The prospect of Donald Trump winning the US presidency represents a global threat on a par with jihadist militancy destabilizing the world economy, the Economist Intelligence Unit (EIU) said.
In the latest version of its Global Risk assessment, the British research group ranked victory for the US Republican front runner at 12 on an index where the current top threat is a Chinese economic “hard landing” rated 20.
Justifying the threat level, the EIU highlighted the tycoon’s alienation toward China as well as his comments on Muslim extremism, saying a proposal to stop Muslims from entering the US would be a “potent recruitment tool for jihadi groups.”
It also raised the specter of a trade war under a Trump presidency and said his policies “tend to be prone to constant revision.”
“He has been exceptionally hostile towards free trade, including notably NAFTA [the North American Free Trade Agreement], and has repeatedly labelled China as a ‘currency manipulator,’” it said. “He has also taken an exceptionally right-wing stance on the Middle East and jiadhi terrorism, including, among other things, advocating the killing of families of terrorists and launching a land incursion into Syria to wipe out IS [Islamic State group].”

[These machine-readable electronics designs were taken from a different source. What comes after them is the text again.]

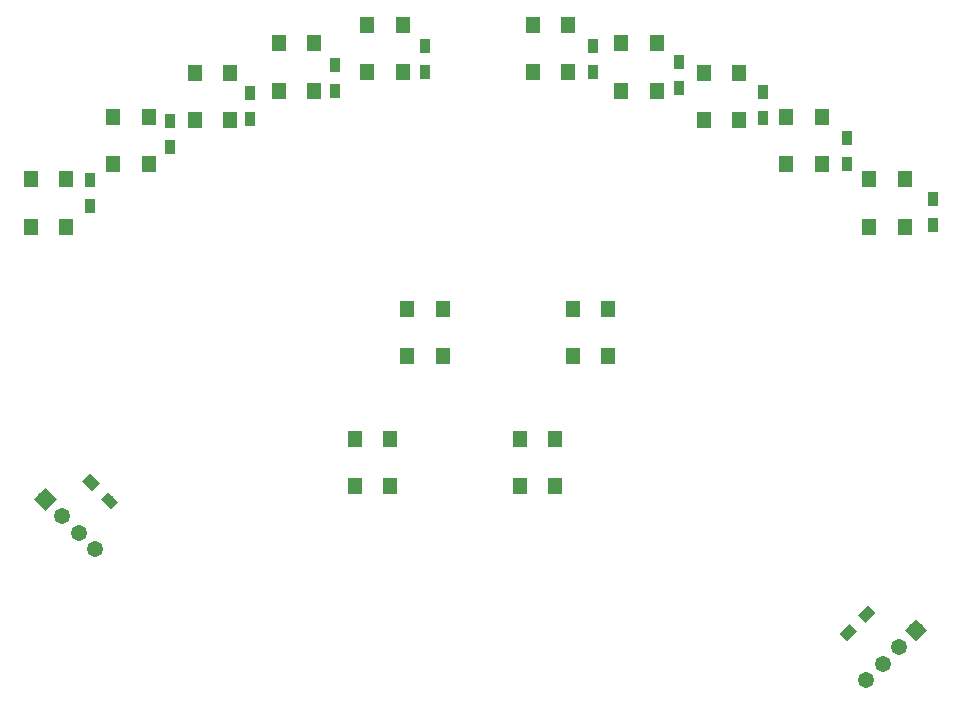
<source format=gbs>
G04 #@! TF.GenerationSoftware,KiCad,Pcbnew,(5.0.0)*
G04 #@! TF.CreationDate,2020-04-07T20:47:50+09:00*
G04 #@! TF.ProjectId,rokisi_sensor,726F6B6973695F73656E736F722E6B69,rev?*
G04 #@! TF.SameCoordinates,PX4a62f80PY29020c0*
G04 #@! TF.FileFunction,Soldermask,Bot*
G04 #@! TF.FilePolarity,Negative*
%FSLAX46Y46*%
G04 Gerber Fmt 4.6, Leading zero omitted, Abs format (unit mm)*
G04 Created by KiCad (PCBNEW (5.0.0)) date 04/07/20 20:47:50*
%MOMM*%
%LPD*%
G01*
G04 APERTURE LIST*
%ADD10C,1.350000*%
%ADD11C,0.100000*%
%ADD12C,1.350000*%
%ADD13R,0.900000X1.200000*%
%ADD14C,0.900000*%
%ADD15R,1.300000X1.400000*%
G04 APERTURE END LIST*
D10*
G04 #@! TO.C,J2*
X83470000Y-56370000D03*
D11*
G36*
X82515406Y-56370000D02*
X83470000Y-55415406D01*
X84424594Y-56370000D01*
X83470000Y-57324594D01*
X82515406Y-56370000D01*
X82515406Y-56370000D01*
G37*
D10*
X82055786Y-57784214D03*
D12*
X82055786Y-57784214D02*
X82055786Y-57784214D01*
D10*
X80641573Y-59198427D03*
D12*
X80641573Y-59198427D02*
X80641573Y-59198427D01*
D10*
X79227359Y-60612641D03*
D12*
X79227359Y-60612641D02*
X79227359Y-60612641D01*
G04 #@! TD*
D10*
G04 #@! TO.C,J3*
X13994214Y-49544214D03*
D12*
X13994214Y-49544214D02*
X13994214Y-49544214D01*
D10*
X12580000Y-48130000D03*
D12*
X12580000Y-48130000D02*
X12580000Y-48130000D01*
D10*
X11165787Y-46715787D03*
D12*
X11165787Y-46715787D02*
X11165787Y-46715787D01*
D10*
X9751573Y-45301573D03*
D11*
G36*
X9751573Y-46256167D02*
X8796979Y-45301573D01*
X9751573Y-44346979D01*
X10706167Y-45301573D01*
X9751573Y-46256167D01*
X9751573Y-46256167D01*
G37*
G04 #@! TD*
D13*
G04 #@! TO.C,R5*
X41900000Y-9100000D03*
X41900000Y-6900000D03*
G04 #@! TD*
G04 #@! TO.C,R6*
X13500000Y-18300000D03*
X13500000Y-20500000D03*
G04 #@! TD*
G04 #@! TO.C,R7*
X77600000Y-16900000D03*
X77600000Y-14700000D03*
G04 #@! TD*
G04 #@! TO.C,R13*
X56100000Y-9100000D03*
X56100000Y-6900000D03*
G04 #@! TD*
G04 #@! TO.C,R14*
X20300000Y-15500000D03*
X20300000Y-13300000D03*
G04 #@! TD*
G04 #@! TO.C,R15*
X84900000Y-19900000D03*
X84900000Y-22100000D03*
G04 #@! TD*
D14*
G04 #@! TO.C,R19*
X77722183Y-56577817D03*
D11*
G36*
X77616117Y-57320279D02*
X76979721Y-56683883D01*
X77828249Y-55835355D01*
X78464645Y-56471751D01*
X77616117Y-57320279D01*
X77616117Y-57320279D01*
G37*
D14*
X79277817Y-55022183D03*
D11*
G36*
X79171751Y-55764645D02*
X78535355Y-55128249D01*
X79383883Y-54279721D01*
X80020279Y-54916117D01*
X79171751Y-55764645D01*
X79171751Y-55764645D01*
G37*
G04 #@! TD*
D13*
G04 #@! TO.C,R20*
X63400000Y-10500000D03*
X63400000Y-8300000D03*
G04 #@! TD*
G04 #@! TO.C,R21*
X27100000Y-13100000D03*
X27100000Y-10900000D03*
G04 #@! TD*
D14*
G04 #@! TO.C,R26*
X13622183Y-43822183D03*
D11*
G36*
X14364645Y-43928249D02*
X13728249Y-44564645D01*
X12879721Y-43716117D01*
X13516117Y-43079721D01*
X14364645Y-43928249D01*
X14364645Y-43928249D01*
G37*
D14*
X15177817Y-45377817D03*
D11*
G36*
X15920279Y-45483883D02*
X15283883Y-46120279D01*
X14435355Y-45271751D01*
X15071751Y-44635355D01*
X15920279Y-45483883D01*
X15920279Y-45483883D01*
G37*
G04 #@! TD*
D13*
G04 #@! TO.C,R27*
X70500000Y-13000000D03*
X70500000Y-10800000D03*
G04 #@! TD*
G04 #@! TO.C,R28*
X34300000Y-10700000D03*
X34300000Y-8500000D03*
G04 #@! TD*
D15*
G04 #@! TO.C,U1*
X37000000Y-9100000D03*
X37000000Y-5100000D03*
X40000000Y-5100000D03*
X40000000Y-9100000D03*
G04 #@! TD*
G04 #@! TO.C,U2*
X8500000Y-22200000D03*
X8500000Y-18200000D03*
X11500000Y-18200000D03*
X11500000Y-22200000D03*
G04 #@! TD*
G04 #@! TO.C,U3*
X72500000Y-16900000D03*
X72500000Y-12900000D03*
X75500000Y-12900000D03*
X75500000Y-16900000D03*
G04 #@! TD*
G04 #@! TO.C,U4*
X54000000Y-9100000D03*
X54000000Y-5100000D03*
X51000000Y-5100000D03*
X51000000Y-9100000D03*
G04 #@! TD*
G04 #@! TO.C,U5*
X18500000Y-16900000D03*
X18500000Y-12900000D03*
X15500000Y-12900000D03*
X15500000Y-16900000D03*
G04 #@! TD*
G04 #@! TO.C,U6*
X82500000Y-22200000D03*
X82500000Y-18200000D03*
X79500000Y-18200000D03*
X79500000Y-22200000D03*
G04 #@! TD*
G04 #@! TO.C,U7*
X61500000Y-10700000D03*
X61500000Y-6700000D03*
X58500000Y-6700000D03*
X58500000Y-10700000D03*
G04 #@! TD*
G04 #@! TO.C,U8*
X22400000Y-13200000D03*
X22400000Y-9200000D03*
X25400000Y-9200000D03*
X25400000Y-13200000D03*
G04 #@! TD*
G04 #@! TO.C,U9*
X38940000Y-44200000D03*
X38940000Y-40200000D03*
X35940000Y-40200000D03*
X35940000Y-44200000D03*
G04 #@! TD*
G04 #@! TO.C,U10*
X49900000Y-44200000D03*
X49900000Y-40200000D03*
X52900000Y-40200000D03*
X52900000Y-44200000D03*
G04 #@! TD*
G04 #@! TO.C,U11*
X65500000Y-13200000D03*
X65500000Y-9200000D03*
X68500000Y-9200000D03*
X68500000Y-13200000D03*
G04 #@! TD*
G04 #@! TO.C,U12*
X40400000Y-33200000D03*
X40400000Y-29200000D03*
X43400000Y-29200000D03*
X43400000Y-33200000D03*
G04 #@! TD*
G04 #@! TO.C,U13*
X32500000Y-10700000D03*
X32500000Y-6700000D03*
X29500000Y-6700000D03*
X29500000Y-10700000D03*
G04 #@! TD*
G04 #@! TO.C,U14*
X57400000Y-33200000D03*
X57400000Y-29200000D03*
X54400000Y-29200000D03*
X54400000Y-33200000D03*
G04 #@! TD*
M02*

</source>
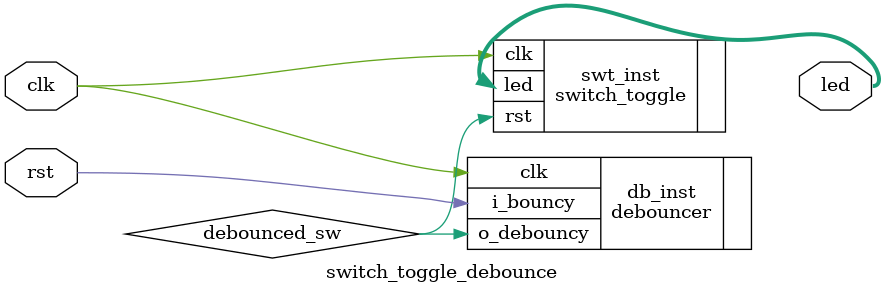
<source format=v>
module switch_toggle_debounce(
input clk,
input rst,
output [7:0] led);

wire debounced_sw;

debouncer #(.DEBOUNCE_LIMIT(1000000)) db_inst
(.clk(clk),.i_bouncy(rst),.o_debouncy(debounced_sw));

switch_toggle swt_inst
(.clk(clk),.rst(debounced_sw),.led(led));

endmodule

</source>
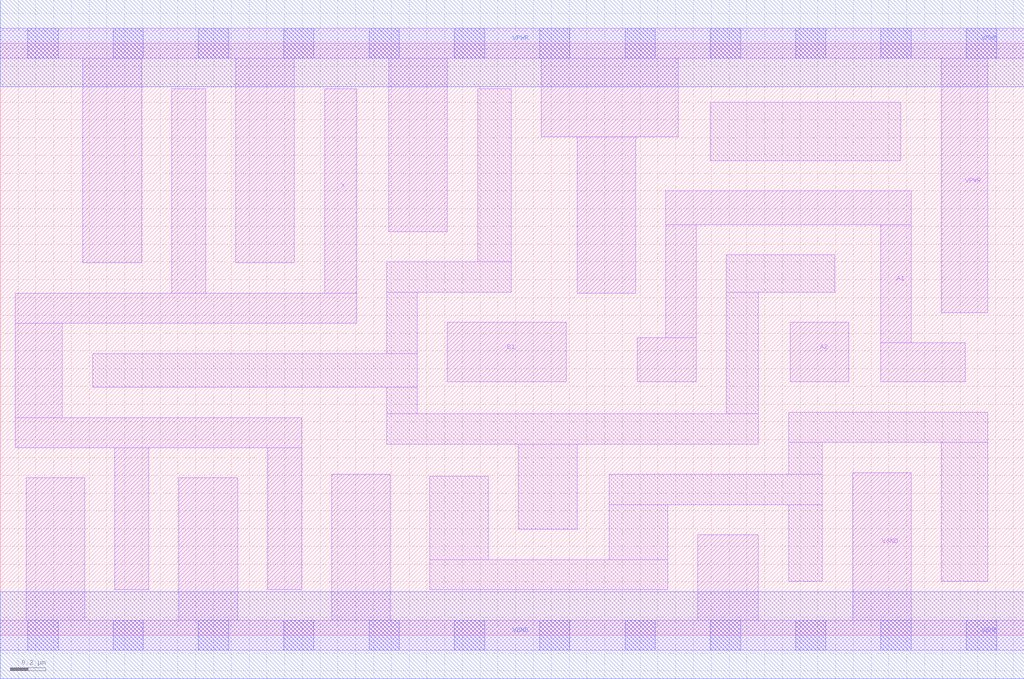
<source format=lef>
# Copyright 2020 The SkyWater PDK Authors
#
# Licensed under the Apache License, Version 2.0 (the "License");
# you may not use this file except in compliance with the License.
# You may obtain a copy of the License at
#
#     https://www.apache.org/licenses/LICENSE-2.0
#
# Unless required by applicable law or agreed to in writing, software
# distributed under the License is distributed on an "AS IS" BASIS,
# WITHOUT WARRANTIES OR CONDITIONS OF ANY KIND, either express or implied.
# See the License for the specific language governing permissions and
# limitations under the License.
#
# SPDX-License-Identifier: Apache-2.0

VERSION 5.7 ;
  NAMESCASESENSITIVE ON ;
  NOWIREEXTENSIONATPIN ON ;
  DIVIDERCHAR "/" ;
  BUSBITCHARS "[]" ;
UNITS
  DATABASE MICRONS 200 ;
END UNITS
MACRO sky130_fd_sc_lp__o21a_4
  CLASS CORE ;
  SOURCE USER ;
  FOREIGN sky130_fd_sc_lp__o21a_4 ;
  ORIGIN  0.000000  0.000000 ;
  SIZE  5.760000 BY  3.330000 ;
  SYMMETRY X Y R90 ;
  SITE unit ;
  PIN A1
    ANTENNAGATEAREA  0.630000 ;
    DIRECTION INPUT ;
    USE SIGNAL ;
    PORT
      LAYER li1 ;
        RECT 3.585000 1.425000 3.915000 1.675000 ;
        RECT 3.745000 1.675000 3.915000 2.310000 ;
        RECT 3.745000 2.310000 5.125000 2.500000 ;
        RECT 4.955000 1.425000 5.430000 1.645000 ;
        RECT 4.955000 1.645000 5.125000 2.310000 ;
    END
  END A1
  PIN A2
    ANTENNAGATEAREA  0.630000 ;
    DIRECTION INPUT ;
    USE SIGNAL ;
    PORT
      LAYER li1 ;
        RECT 4.445000 1.425000 4.775000 1.760000 ;
    END
  END A2
  PIN B1
    ANTENNAGATEAREA  0.630000 ;
    DIRECTION INPUT ;
    USE SIGNAL ;
    PORT
      LAYER li1 ;
        RECT 2.515000 1.425000 3.185000 1.760000 ;
    END
  END B1
  PIN X
    ANTENNADIFFAREA  1.176000 ;
    DIRECTION OUTPUT ;
    USE SIGNAL ;
    PORT
      LAYER li1 ;
        RECT 0.085000 1.055000 1.695000 1.225000 ;
        RECT 0.085000 1.225000 0.350000 1.755000 ;
        RECT 0.085000 1.755000 2.005000 1.925000 ;
        RECT 0.645000 0.255000 0.835000 1.055000 ;
        RECT 0.965000 1.925000 1.155000 3.075000 ;
        RECT 1.505000 0.255000 1.695000 1.055000 ;
        RECT 1.825000 1.925000 2.005000 3.075000 ;
    END
  END X
  PIN VGND
    DIRECTION INOUT ;
    USE GROUND ;
    PORT
      LAYER li1 ;
        RECT 0.000000 -0.085000 5.760000 0.085000 ;
        RECT 0.145000  0.085000 0.475000 0.885000 ;
        RECT 1.005000  0.085000 1.335000 0.885000 ;
        RECT 1.865000  0.085000 2.195000 0.905000 ;
        RECT 3.925000  0.085000 4.265000 0.565000 ;
        RECT 4.795000  0.085000 5.125000 0.915000 ;
      LAYER mcon ;
        RECT 0.155000 -0.085000 0.325000 0.085000 ;
        RECT 0.635000 -0.085000 0.805000 0.085000 ;
        RECT 1.115000 -0.085000 1.285000 0.085000 ;
        RECT 1.595000 -0.085000 1.765000 0.085000 ;
        RECT 2.075000 -0.085000 2.245000 0.085000 ;
        RECT 2.555000 -0.085000 2.725000 0.085000 ;
        RECT 3.035000 -0.085000 3.205000 0.085000 ;
        RECT 3.515000 -0.085000 3.685000 0.085000 ;
        RECT 3.995000 -0.085000 4.165000 0.085000 ;
        RECT 4.475000 -0.085000 4.645000 0.085000 ;
        RECT 4.955000 -0.085000 5.125000 0.085000 ;
        RECT 5.435000 -0.085000 5.605000 0.085000 ;
      LAYER met1 ;
        RECT 0.000000 -0.245000 5.760000 0.245000 ;
    END
  END VGND
  PIN VPWR
    DIRECTION INOUT ;
    USE POWER ;
    PORT
      LAYER li1 ;
        RECT 0.000000 3.245000 5.760000 3.415000 ;
        RECT 0.465000 2.095000 0.795000 3.245000 ;
        RECT 1.325000 2.095000 1.655000 3.245000 ;
        RECT 2.185000 2.270000 2.515000 3.245000 ;
        RECT 3.045000 2.805000 3.815000 3.245000 ;
        RECT 3.245000 1.925000 3.575000 2.805000 ;
        RECT 5.295000 1.815000 5.555000 3.245000 ;
      LAYER mcon ;
        RECT 0.155000 3.245000 0.325000 3.415000 ;
        RECT 0.635000 3.245000 0.805000 3.415000 ;
        RECT 1.115000 3.245000 1.285000 3.415000 ;
        RECT 1.595000 3.245000 1.765000 3.415000 ;
        RECT 2.075000 3.245000 2.245000 3.415000 ;
        RECT 2.555000 3.245000 2.725000 3.415000 ;
        RECT 3.035000 3.245000 3.205000 3.415000 ;
        RECT 3.515000 3.245000 3.685000 3.415000 ;
        RECT 3.995000 3.245000 4.165000 3.415000 ;
        RECT 4.475000 3.245000 4.645000 3.415000 ;
        RECT 4.955000 3.245000 5.125000 3.415000 ;
        RECT 5.435000 3.245000 5.605000 3.415000 ;
      LAYER met1 ;
        RECT 0.000000 3.085000 5.760000 3.575000 ;
    END
  END VPWR
  OBS
    LAYER li1 ;
      RECT 0.520000 1.395000 2.345000 1.585000 ;
      RECT 2.175000 1.075000 4.265000 1.245000 ;
      RECT 2.175000 1.245000 2.345000 1.395000 ;
      RECT 2.175000 1.585000 2.345000 1.930000 ;
      RECT 2.175000 1.930000 2.875000 2.100000 ;
      RECT 2.415000 0.255000 3.755000 0.425000 ;
      RECT 2.415000 0.425000 2.745000 0.895000 ;
      RECT 2.685000 2.100000 2.875000 3.075000 ;
      RECT 2.915000 0.595000 3.245000 1.075000 ;
      RECT 3.425000 0.425000 3.755000 0.735000 ;
      RECT 3.425000 0.735000 4.625000 0.905000 ;
      RECT 3.995000 2.670000 5.065000 3.000000 ;
      RECT 4.085000 1.245000 4.265000 1.930000 ;
      RECT 4.085000 1.930000 4.695000 2.140000 ;
      RECT 4.435000 0.305000 4.625000 0.735000 ;
      RECT 4.435000 0.905000 4.625000 1.085000 ;
      RECT 4.435000 1.085000 5.555000 1.255000 ;
      RECT 5.295000 0.305000 5.555000 1.085000 ;
  END
END sky130_fd_sc_lp__o21a_4

</source>
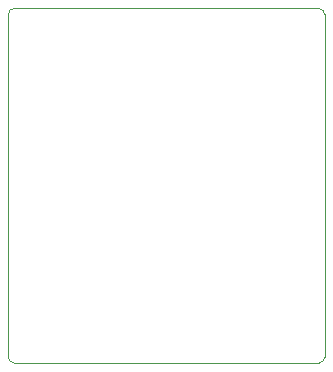
<source format=gm1>
G04 #@! TF.GenerationSoftware,KiCad,Pcbnew,(5.1.10-1-10_14)*
G04 #@! TF.CreationDate,2021-08-08T19:51:24+09:00*
G04 #@! TF.ProjectId,MiniCon,4d696e69-436f-46e2-9e6b-696361645f70,V1.0*
G04 #@! TF.SameCoordinates,Original*
G04 #@! TF.FileFunction,Profile,NP*
%FSLAX46Y46*%
G04 Gerber Fmt 4.6, Leading zero omitted, Abs format (unit mm)*
G04 Created by KiCad (PCBNEW (5.1.10-1-10_14)) date 2021-08-08 19:51:24*
%MOMM*%
%LPD*%
G01*
G04 APERTURE LIST*
G04 #@! TA.AperFunction,Profile*
%ADD10C,0.050000*%
G04 #@! TD*
G04 APERTURE END LIST*
D10*
X-12900000Y-15250000D02*
G75*
G02*
X-13400000Y-14750000I0J500000D01*
G01*
X-13400000Y14250000D02*
G75*
G02*
X-12900000Y14750000I500000J0D01*
G01*
X12900000Y14750000D02*
G75*
G02*
X13400000Y14250000I0J-500000D01*
G01*
X13400000Y-14750000D02*
G75*
G02*
X12900000Y-15250000I-500000J0D01*
G01*
X-13400000Y-14750000D02*
X-13400000Y14250000D01*
X12900000Y-15250000D02*
X-12900000Y-15250000D01*
X13400000Y14250000D02*
X13400000Y-14750000D01*
X-12900000Y14750000D02*
X12900000Y14750000D01*
M02*

</source>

By comparison it gave a possible armed clash in the South China Sea an eight — the same as the threat posed by Britain leaving the EU — and ranked an emerging market debt crisis at 16.
A Trump victory, it said, would at least scupper the Trans-Pacific Partnership between the US and 11 other American and Asian states signed last month, while “his hostile attitude to free trade, and alienation of Mexico and China in particular, could escalate rapidly into a trade war.”
“There are risks to this forecast, especially in the event of a terrorist attack on US soil or a sudden economic downturn,” it added.
However, the EIU said it did not expect Trump to defeat his most likely Democratic opponent, former US secretary of state Hillary Rodham Clinton, in an election, adding that the US Congress would likely block some of his more radical proposals if he won November’s election.
Rated at 12 alongside the prospect of a Trump presidency was the threat of the Islamic State, which the EIU said risked ending a five-year bull run on US and European stock markets if terrorist attacks escalated.
In related news, Fox News on Wednesday said it has canceled the Republican presidential debate scheduled for next week in Utah after Trump told the network he would not participate.
Trump, who has clashed with Fox News throughout his campaign, told the network in an interview on Wednesday he would not appear at the event, scheduled for Monday, because he thought the Republicans had “had enough debates.”
Ohio Governor John Kasich said afterward he would also skip the debate unless Trump changed his mind and decided to attend.
US Senator Ted Cruz of Texas, the third remaining Republican candidate seeking the party’s nomination for the Nov. 8 presidential election, criticized Trump on Twitter, calling him #DuckingDonald and urging his supporters to tell Trump to attend.
“He’s scared to debate,” Cruz said in an interview on Fox News. “He’s afraid of being challenged.”